TRY IT
Beginning with the line where "right elbow: (814, 533)" appears, please restate each line of the records below word for word until the last one, inclusive, and nothing else.

+++ ENTRIES SHOWN +++

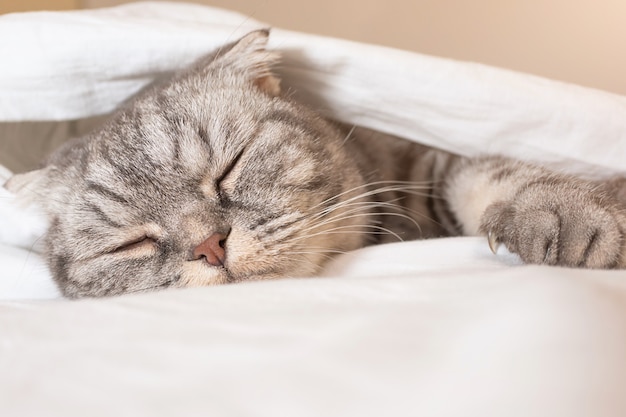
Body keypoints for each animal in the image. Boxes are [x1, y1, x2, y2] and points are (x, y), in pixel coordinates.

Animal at [4, 30, 624, 298]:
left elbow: (489, 172)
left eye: (229, 167)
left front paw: (563, 210)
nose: (210, 247)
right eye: (129, 243)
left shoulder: (424, 156)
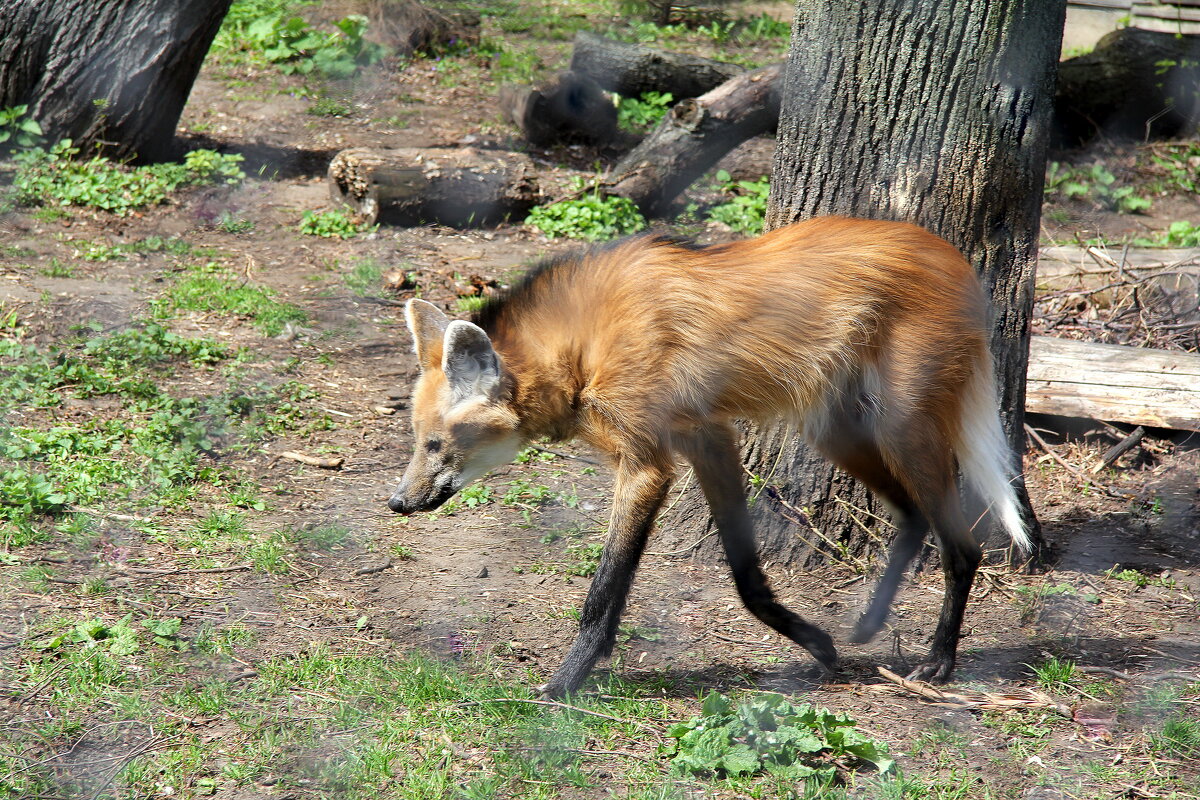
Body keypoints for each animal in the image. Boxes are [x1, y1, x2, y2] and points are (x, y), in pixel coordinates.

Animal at [388, 215, 1027, 695]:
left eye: (436, 444)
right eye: (417, 441)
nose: (398, 502)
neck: (581, 350)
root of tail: (954, 255)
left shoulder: (648, 466)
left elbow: (602, 591)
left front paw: (565, 682)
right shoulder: (709, 439)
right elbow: (745, 577)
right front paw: (818, 646)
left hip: (898, 425)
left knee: (963, 545)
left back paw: (939, 661)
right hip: (834, 429)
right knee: (913, 515)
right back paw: (868, 625)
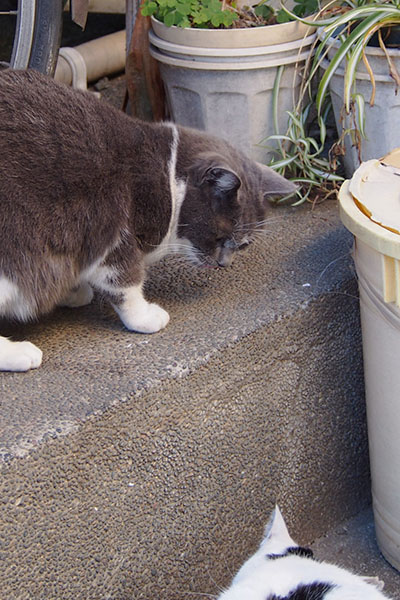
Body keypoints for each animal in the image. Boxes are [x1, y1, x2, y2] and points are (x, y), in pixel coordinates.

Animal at [0, 69, 296, 370]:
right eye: (220, 236)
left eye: (244, 245)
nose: (224, 264)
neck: (168, 176)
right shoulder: (113, 233)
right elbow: (126, 283)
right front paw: (144, 317)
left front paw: (73, 291)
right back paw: (18, 353)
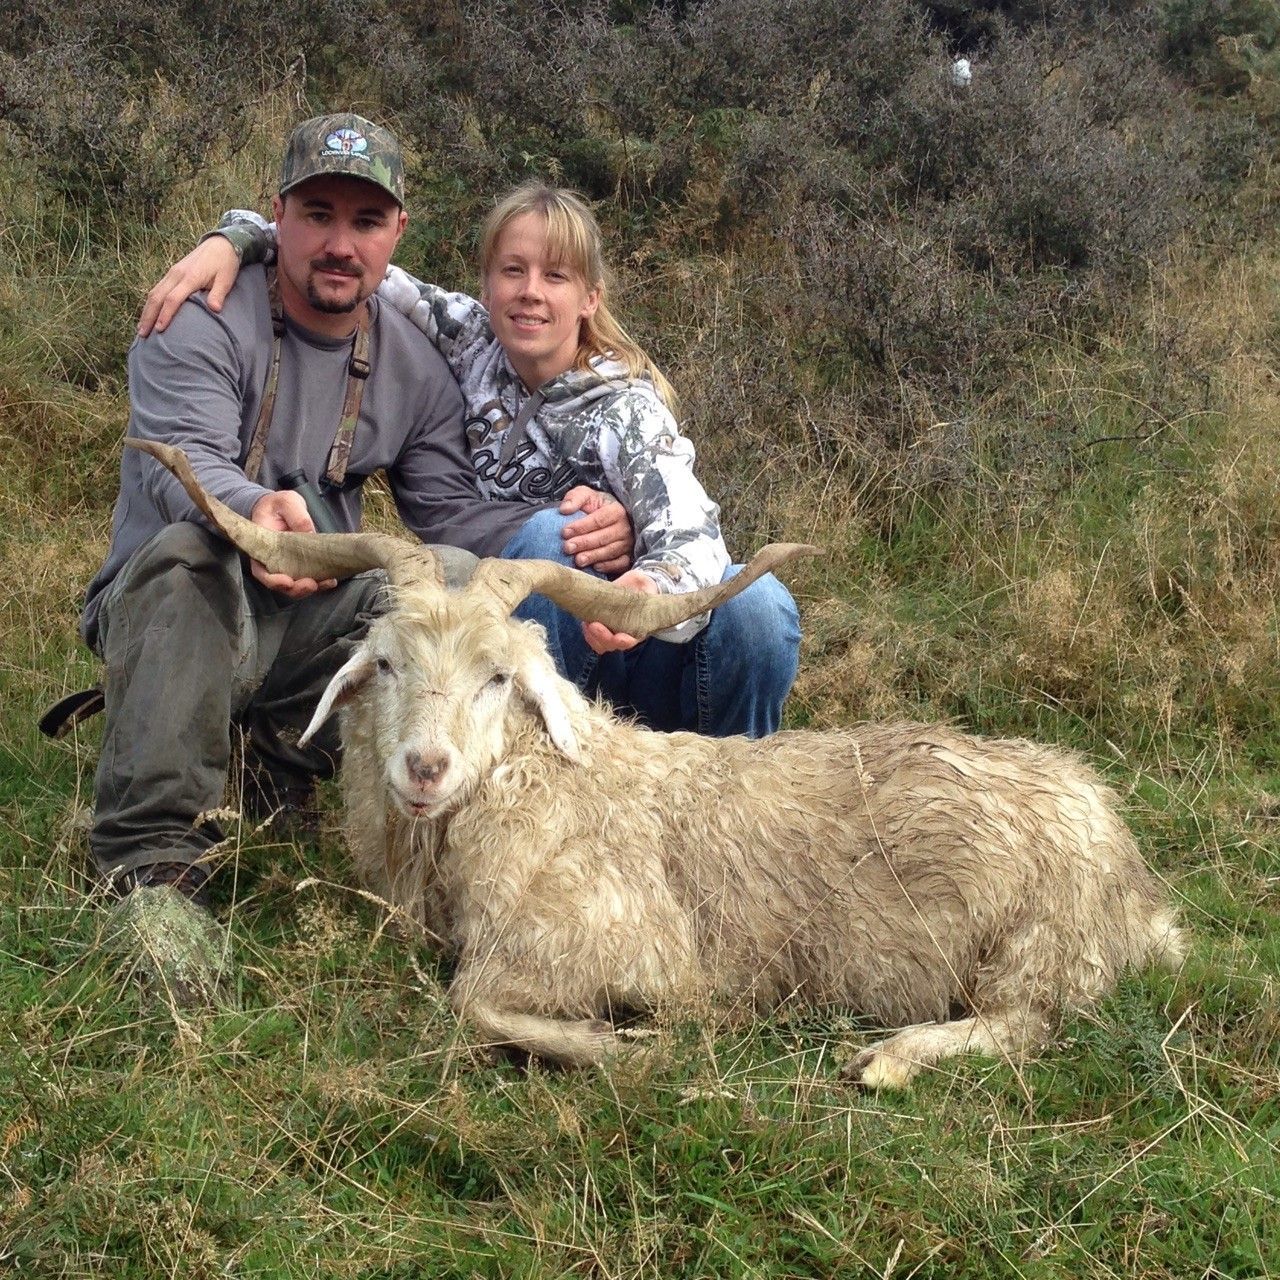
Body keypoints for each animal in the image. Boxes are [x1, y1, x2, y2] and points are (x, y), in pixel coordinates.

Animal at [127, 438, 1185, 1087]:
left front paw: (633, 1045)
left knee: (1029, 1023)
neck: (541, 787)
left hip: (1038, 943)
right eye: (385, 662)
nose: (424, 770)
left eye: (499, 677)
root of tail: (1134, 878)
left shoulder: (614, 947)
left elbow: (474, 1003)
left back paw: (889, 1057)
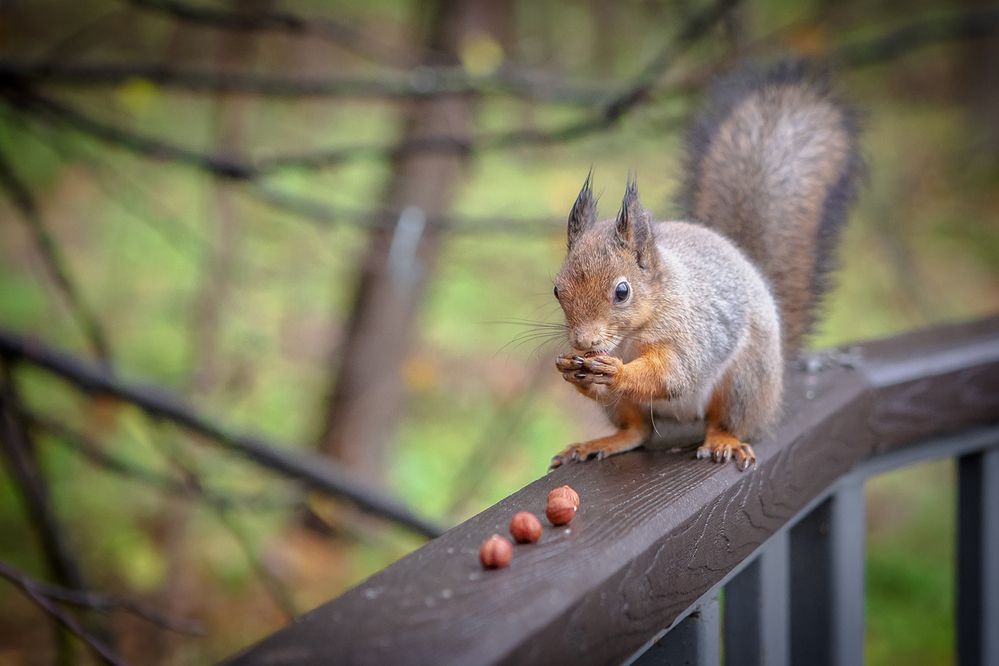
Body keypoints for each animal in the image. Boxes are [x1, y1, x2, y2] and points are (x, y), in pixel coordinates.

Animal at [550, 60, 862, 471]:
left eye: (622, 291)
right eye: (557, 290)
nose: (583, 343)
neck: (632, 333)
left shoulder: (692, 331)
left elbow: (675, 373)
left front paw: (617, 371)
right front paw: (572, 370)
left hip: (746, 379)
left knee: (726, 421)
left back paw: (723, 440)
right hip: (630, 409)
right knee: (637, 430)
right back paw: (603, 441)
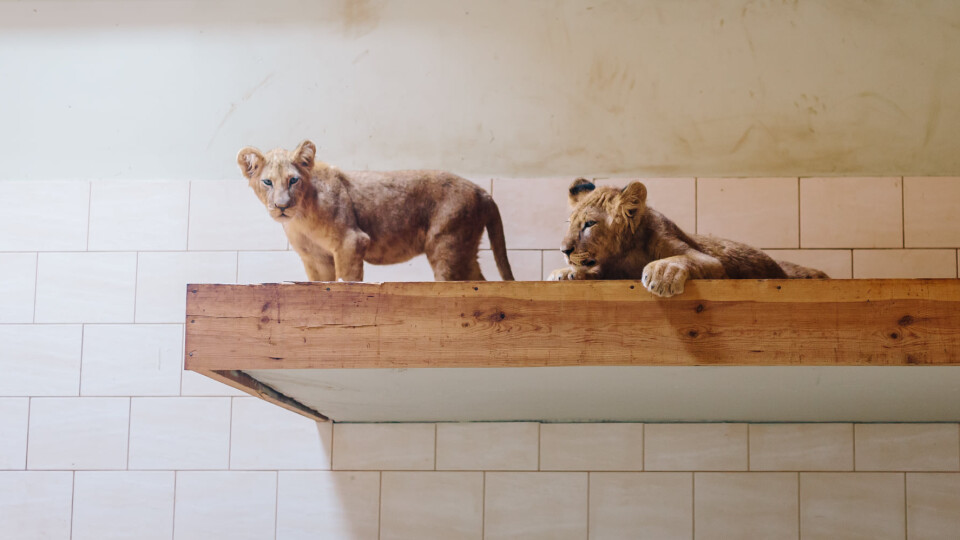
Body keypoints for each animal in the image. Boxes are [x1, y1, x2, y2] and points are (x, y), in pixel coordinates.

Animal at [237, 140, 514, 282]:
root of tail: (482, 191)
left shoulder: (351, 241)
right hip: (464, 250)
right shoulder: (315, 258)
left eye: (293, 180)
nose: (282, 206)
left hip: (447, 245)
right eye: (267, 182)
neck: (301, 218)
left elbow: (347, 280)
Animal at [547, 178, 828, 296]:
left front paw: (663, 274)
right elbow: (595, 271)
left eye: (590, 224)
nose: (564, 250)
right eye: (570, 224)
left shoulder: (713, 265)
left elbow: (682, 259)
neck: (627, 254)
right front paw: (564, 273)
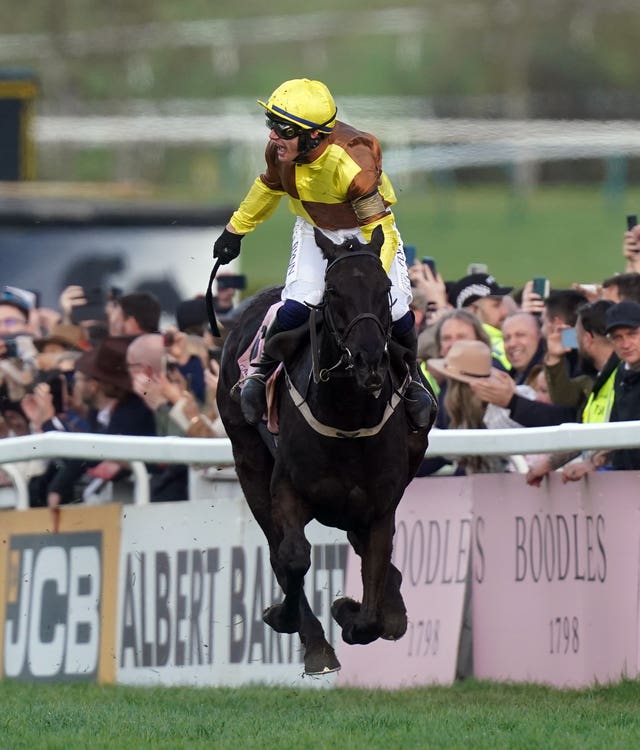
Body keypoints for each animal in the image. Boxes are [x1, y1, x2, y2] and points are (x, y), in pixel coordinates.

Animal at [218, 228, 432, 676]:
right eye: (333, 291)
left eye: (385, 290)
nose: (369, 360)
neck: (348, 418)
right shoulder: (287, 488)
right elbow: (293, 557)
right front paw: (301, 630)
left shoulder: (381, 505)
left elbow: (372, 588)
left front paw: (354, 613)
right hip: (248, 461)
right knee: (278, 550)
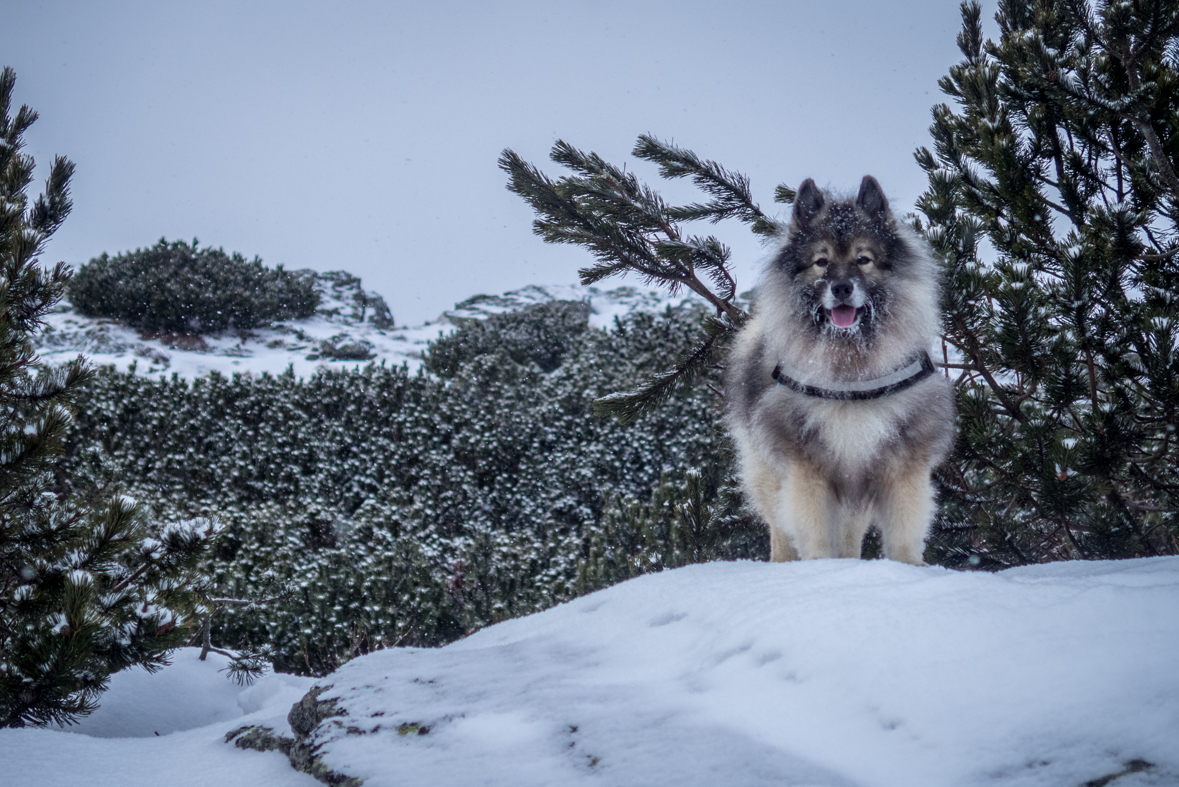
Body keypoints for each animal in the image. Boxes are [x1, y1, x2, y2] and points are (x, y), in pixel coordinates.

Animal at [726, 176, 957, 565]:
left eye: (863, 259)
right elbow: (814, 533)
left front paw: (909, 570)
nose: (842, 287)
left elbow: (904, 534)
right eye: (822, 262)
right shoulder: (807, 467)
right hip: (768, 469)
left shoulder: (901, 464)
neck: (850, 370)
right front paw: (821, 569)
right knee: (780, 529)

+++

RESPONSE BELOW
right elbow: (814, 533)
left front paw: (909, 570)
nose: (842, 287)
left elbow: (904, 534)
right eye: (822, 262)
right shoulder: (807, 467)
right hip: (768, 469)
left shoulder: (901, 464)
neck: (850, 370)
right front paw: (821, 569)
right knee: (780, 529)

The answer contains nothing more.